If Business Stakeholders Are Ignored:
“Leadership is asking which systems can be trusted today and which workflows require manual fallback. What is your recommendation?”
If Software Masquerading Is Missed:
“Why were these update prompts convincing to experienced consultants under deadline pressure, and how will you prevent that pattern next week?”

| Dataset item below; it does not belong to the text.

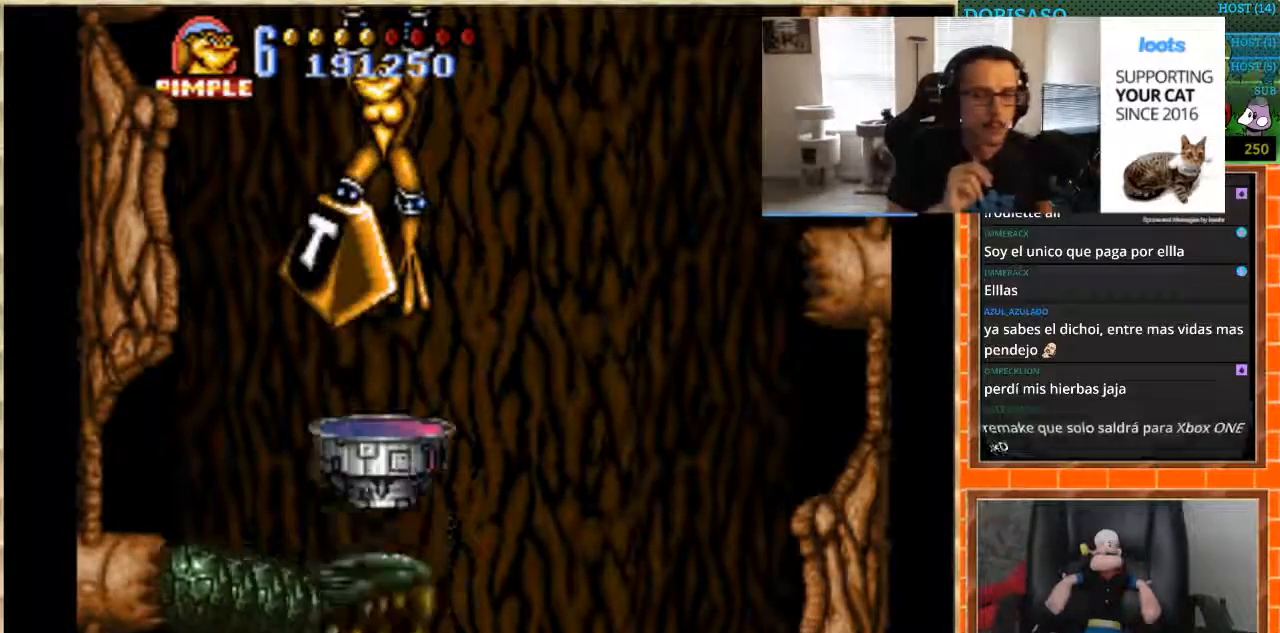
{"buttons": ["DPAD_UP"], "events": [[133, "DPAD_LEFT", "down"], [234, "DPAD_LEFT", "up"], [267, "B", "down"], [267, "DPAD_UP", "down"], [334, "B", "up"], [400, "B", "down"], [467, "B", "up"]]}
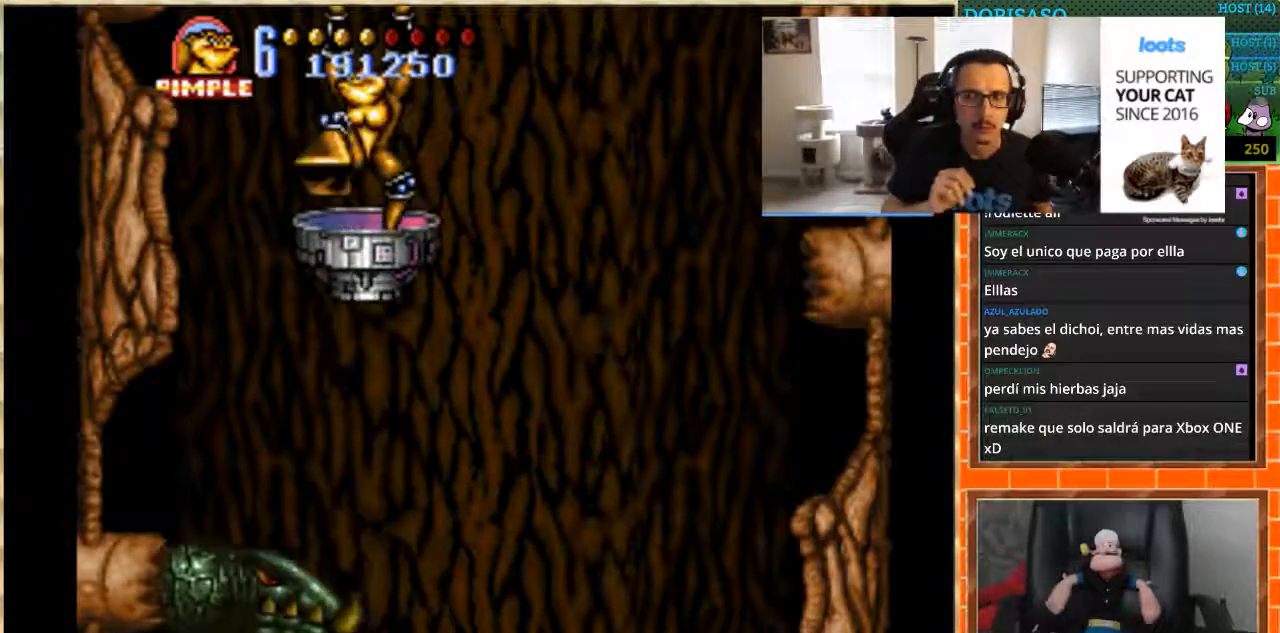
{"buttons": [], "events": [[66, "B", "down"], [266, "B", "up"], [333, "DPAD_UP", "up"]]}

Success Metrics for Session:
Template Compatibility
Quick Demo (35-40 min)
- Rounds: 1
- Actions per Player: 1
- Investigation: Guided
- Response: Pre-defined
- Focus: Use Hook and Initial Symptoms for rapid setup. Present guided clues at short intervals, then move to immediate containment and communication choices.
Lunch & Learn (75-90 min)
- Rounds: 2
- Actions per Player: 2
- Investigation: Guided
- Response: Pre-defined
- Focus: Expand decision pressure across technical containment, client confidence, and governance obligations.
Full Game (120-140 min)
- Rounds: 3
- Actions per Player: 2
- Investigation: Open
- Response: Creative
- Focus: Players design and justify their own response path balancing operational, legal, and reputational outcomes.
Advanced Challenge (150-170 min)
- Rounds: 3
- Actions per Player: 2
- Investigation: Open
- Response: Creative
- Complexity: Add conflicting signals from legitimate updates and partial telemetry to force evidence-based prioritization.

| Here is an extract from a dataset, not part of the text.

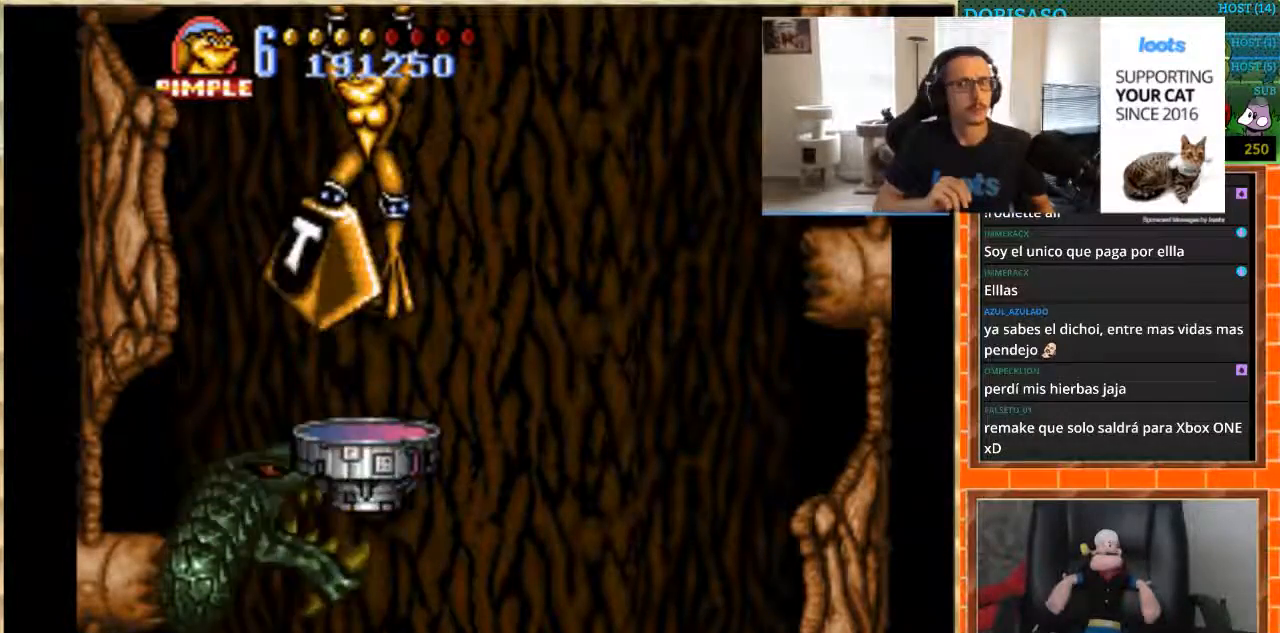
{"buttons": ["B", "DPAD_UP"], "events": [[167, "DPAD_LEFT", "down"], [334, "DPAD_LEFT", "up"], [334, "DPAD_UP", "down"], [367, "B", "down"], [434, "B", "up"], [501, "B", "down"]]}
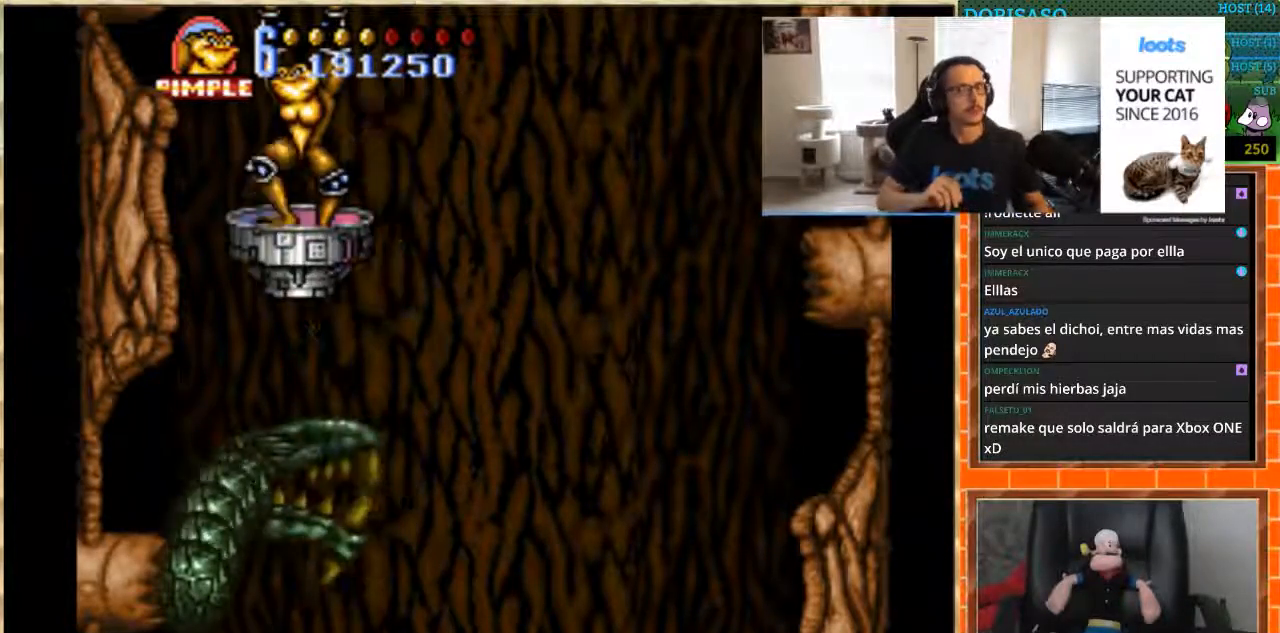
{"buttons": [], "events": [[100, "B", "up"], [166, "B", "down"], [233, "B", "up"], [300, "B", "down"], [367, "B", "up"], [367, "DPAD_UP", "up"]]}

Quick Demo Materials (35-40 min)
Guided Investigation Clues
Clue 1 (Minute 5): “Multiple project workstations downloaded unsigned update executables from lookalike vendor domains registered in the last week.”
Clue 2 (Minute 10): “The binaries are not vendor-signed and install browser extensions with broad content-modification permissions.”

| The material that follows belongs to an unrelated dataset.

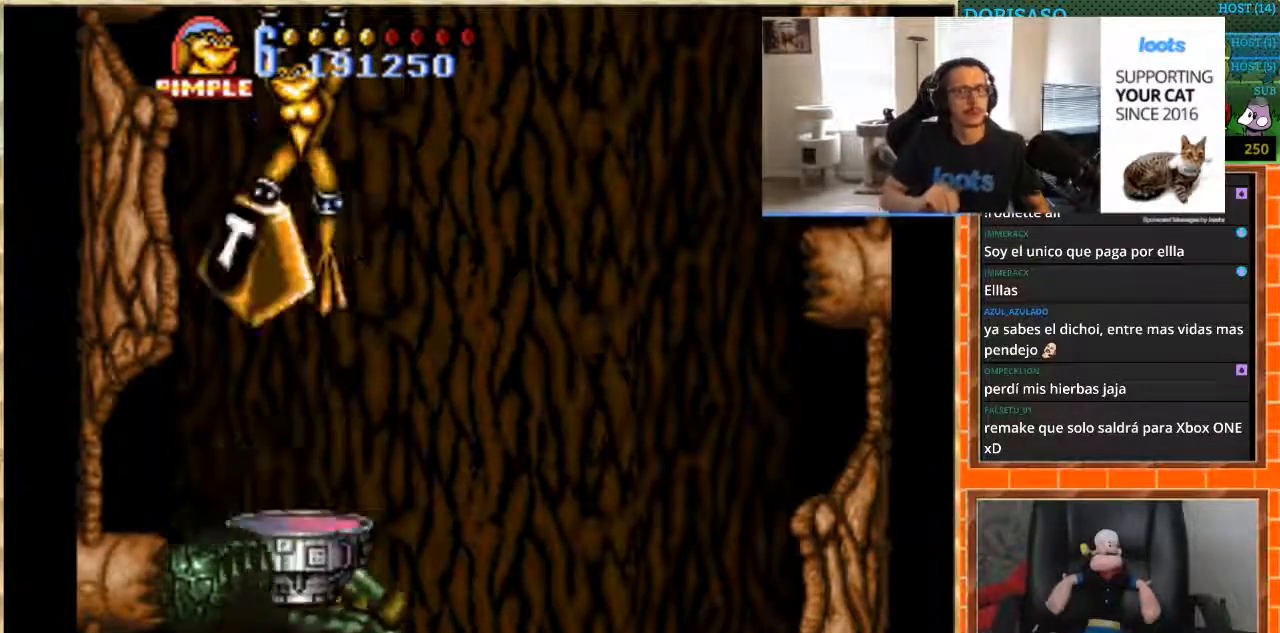
{"buttons": ["DPAD_RIGHT"], "events": [[367, "DPAD_RIGHT", "down"]]}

Clue 3 (Minute 15): “Traffic logs confirm redirect chains and ad injection into active client deliverable workflows.”
Pre-Defined Response Options
Option A: Full Endpoint Remediation and Verification
- Action: Remove unauthorized software and extensions, rebuild trust baselines, and enforce approved update sources.
- Pros: High confidence containment with durable prevention controls.
- Cons: Requires temporary productivity loss during cleanup.
- Type Effectiveness: Super effective against Trojan and Downloader behaviors.
Option B: Browser Containment First
- Action: Reset browser state, remove unauthorized extensions, block malicious redirect paths, and monitor for reinfection.
- Pros: Fast reduction in visible impact on client workstreams.
- Cons: Underlying endpoint compromise may persist.
- Type Effectiveness: Moderately effective against Browser Hijacker behavior.
Option C: Infrastructure Blocking and Monitoring
- Action: Block malicious domains and C2 destinations while collecting forensic evidence.
- Pros: Prevents additional downloads and outbound command traffic.
- Cons: Does not remediate already compromised hosts.
- Type Effectiveness: Partially effective against Downloader behavior.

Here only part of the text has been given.